Hahnemann began to recommend exercise, good diet, and fresh air to his patients. He believed that healing came from God and Nature, and that the physician’s role was only to gently encourage this natural process.
Over time, he became increasingly disturbed by the lack of experimental basis for popular conventional therapies.
He believed that each medicine should be tested, to see what it really did, before it was used as a treatment.
He set out to prove the effects of the common remedies of his day. The first experiment was with quinine, known to treat malaria and its raging fevers. When he took quinine while well, it produced a fever. This, and subsequent experiments, gave rise to his Law of Similars — that remedies which produce specific symptoms in well persons are effective in treating ill persons with the same symptoms. This is where the name homeopathy (“like the disease”) comes from.
Hahnemann’s treatments tended to produce an initial worsening of symptoms, often followed by a cure. To make the process more agreeable, he decided to dilute the substances he was using. The surprising result was that the remedies became even more potent. This led to the second law of homeopathy, the Law of Infinitesimals: the smaller the dose of a medicine, the more effective it is in stimulating the body to heal itself.

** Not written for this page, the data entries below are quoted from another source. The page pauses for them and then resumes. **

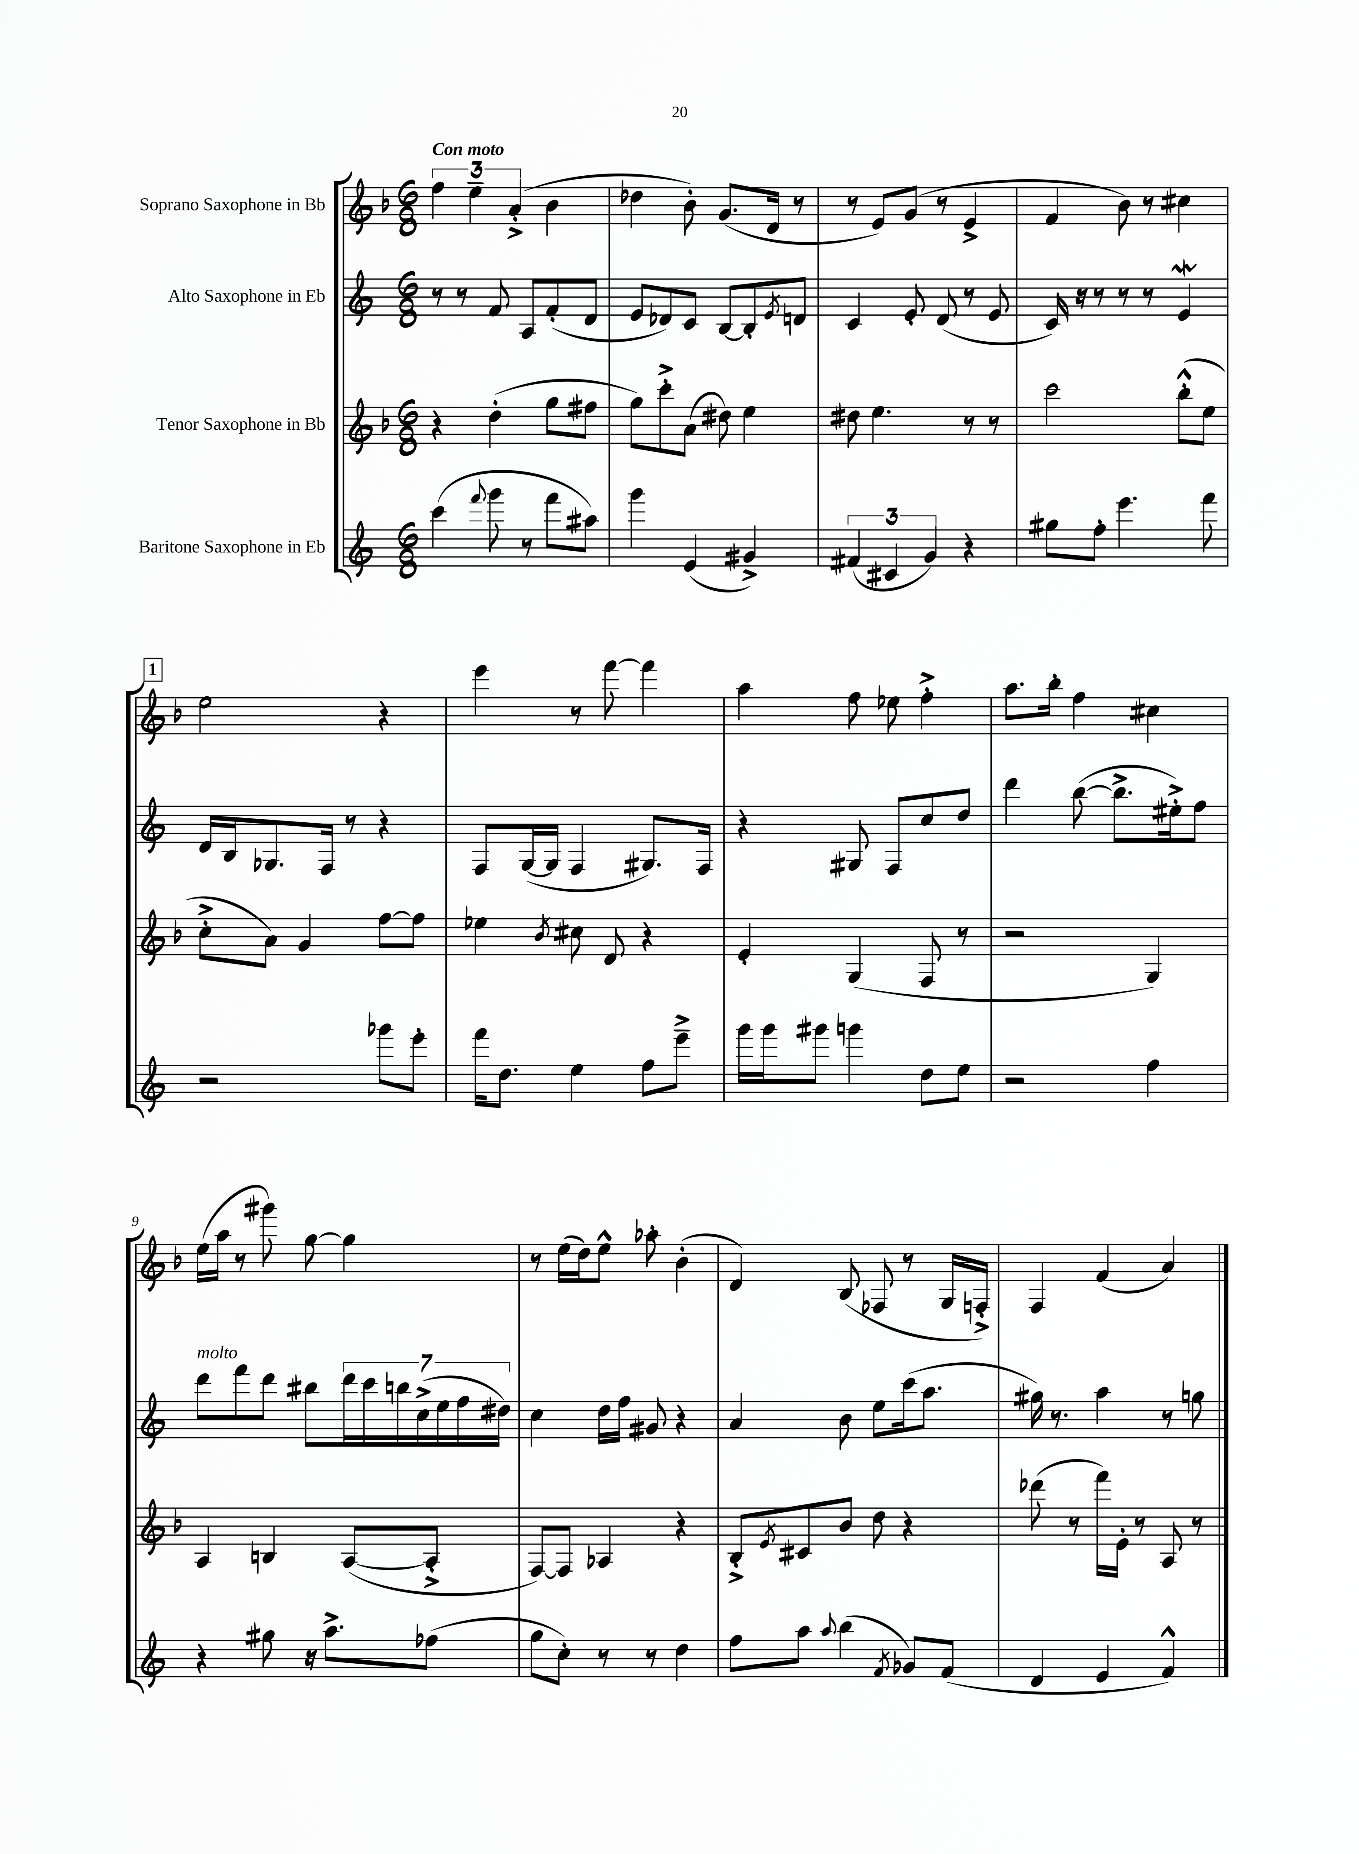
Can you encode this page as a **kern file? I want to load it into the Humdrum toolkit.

**kern	**kern	**kern	**kern
*part4	*part3	*part2	*part1
*staff4	*staff3	*staff2	*staff1
*I"Baritone Saxophone in Eb	*I"Tenor Saxophone in Bb	*I"Alto Saxophone in Eb	*I"Soprano Saxophone in Bb
*clefG2	*clefG2	*clefG2	*clefG2
*k[]	*k[b-]	*k[]	*k[b-]
*M6/8	*M6/8	*M6/8	*M6/8
=1	=1	=1	=1
!	!	!	!LO:TX:a:B:t=Con moto
(4ccc\	4r	8r	6ff\
.	.	8r	.
.	.	.	6ee~\
8qqfff/	.	.	.
8ggg\	(4dd'\	8f/	.
.	.	.	(6a'^/
8r	.	8A/L	.
8fff\L	8gg\L	(8f'/	4b-\
8aa#X\J)	8ff#X\J	8d/J	.
=2	=2	=2	=2
4ggg\	8gg\L)	8e/L	4dd-X\
.	8ccc'^\	8d-X/)	.
(4e/	(8a\J	8c/J	8b-'\)
.	8dd#X\)	[8B/L	(8.g/L
4g#X^/)	4ee\	8B'/]	.
.	.	.	16d/Jk
.	.	8qe/	.
.	.	8dn/J	8r
=3	=3	=3	=3
(6f#X/	8dd#X\	4c/	8r
.	4.ee\	.	8e/L)
6c#X/	.	.	.
.	.	8e'/	(8g/J
6g/)	.	.	.
.	.	(8d/	8r
4r	8r	8r	4e^/
.	8r	8e/	.
=4	=4	=4	=4
8gg#X\L	2ccc\	16c/)	4f/
.	.	16r	.
8ff'\J	.	8r	.
4.eee\	.	8r	8b-\)
.	.	8r	8r
.	(8bb-'^^\L	4eW/	4cc#X\
8fff\	8ee\J	.	.
!!LO:LB:g=z
!!LO:REH:place=s1:t=1
=5	=5	=5	=5
2r	8cc'^\L	16d/LL	2ee\
.	.	16B/J	.
.	8a\J)	8.G-X/	.
.	4g/	.	.
.	.	16F/Jk	.
.	.	8r	.
8ggg-X\L	[8ff\L	4r	4r
8eee'\J	8ff\J]	.	.
=6	=6	=6	=6
16fff\KL	4ee-X\	8F/L	4eee\
8.dd\J	.	.	.
.	.	([16G/L	.
.	.	16G/JJ]	.
.	8qb-/	.	.
4ee\	8cc#X\	4F/	8r
.	8d/	.	[8fff\
8ff\L	4r	8.G#X/L)	4fff\]
8eee~^\J	.	.	.
.	.	16F/Jk	.
=7	=7	=7	=7
16ggg\LL	4e'/	4r	4aa\
16ggg\J	.	.	.
8ggg#X\J	.	.	.
4gggn\	(4G/	8G#X/	8ff\
.	.	8F/L	8ee-X\
8dd\L	8F/	8cc/	4ff'^\
8ee\J	8r	8dd/J	.
=8	=8	=8	=8
2r	2r	4ddd\	8.aa\L
.	.	.	16bb-'\Jk
.	.	([8bb\	4ff\
.	.	8.bb^\L]	.
4ff\	4G/)	.	4cc#X\
.	.	16ee#X'^\k)	.
.	.	8ff\J	.
!!LO:LB:g=z
=9	=9	=9	=9
!	!	!LO:TX:a:i:t=molto	!
4r	4A/	8ddd\L	(16ee\LL
.	.	.	16aa\JJ
.	.	8fff\	8r
8gg#X\	4Bn/	8ddd\J	8ggg#X\)
16r	.	8bb#X\L	[8gg\
8.aa^\L	.	.	.
.	([8A/L	28ddd\L	4gg\]
.	.	28ccc\	.
.	.	28bbn\	.
.	.	(28cc^\	.
(8ff-X\J	8A'^/J]	.	.
.	.	28ee\	.
.	.	28ff\	.
.	.	28dd#X\JJ)	.
=10	=10	=10	=10
8gg\L	[8F/L)	4cc\	8r
8cc'\J)	8F/J]	.	(16ee\LL
.	.	.	16dd\J)
8r	4A-X/	16dd\LL	8ee^^\J
.	.	16ff\JJ	.
8r	.	8g#X/	8aa-X'\
4dd\	4r	4r	(4b-'\
=11	=11	=11	=11
8ff\L	8B-'^/L	4a/	4d/)
.	8qe/	.	.
8aa\J	8c#X/	.	.
8qqaa/	.	.	.
(4bb\	8b-/J	8b\	(8B-/
.	8dd\	8ee\L	8F-X/
8qf/	.	.	.
8g-X/L)	4r	(16ccc\k	8r
.	.	8.aa\J	.
(8f/J	.	.	16G/LL
.	.	.	16Fn'^/JJ)
=12	=12	=12	=12
4d/	(8ddd-X\	16gg#X\)	4F/
.	.	8.r	.
.	8r	.	.
4e/	16fff\LL)	4aa\	(4f/
.	16e'\JJ	.	.
.	8r	.	.
4f^^/)	8A/	8r	4a/)
.	8r	8ggn\	.
==	==	==	==
*-	*-	*-	*-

Over the last two centuries the respect accorded homeopathy has varied widely. Currently, there is a resurgence of its popularity. I greatly admire the gentleness, the reliance on the body’s own healing mechanisms, and the bent toward prevention that are central to homeopathy.
Homeopathy began with a desire to prove the effects of medicines by careful experimentation. Today, the number of well done scientific studies on homeopathic remedies are scarce, especially in children. There are hundreds of controlled trials in adults, and somewhere in the range of a few dozen studies in children. Some homeopathic treatments that have been studied in children include treatments for ADHD, ear infections, influenza, and certain chemotherapy related symptoms. However, most of these gentle treatments are touted based on individual testimonials, in much the same manner as were the barbarous practices of conventional medicine two centuries ago. Many people swear that they work. I hope they are right.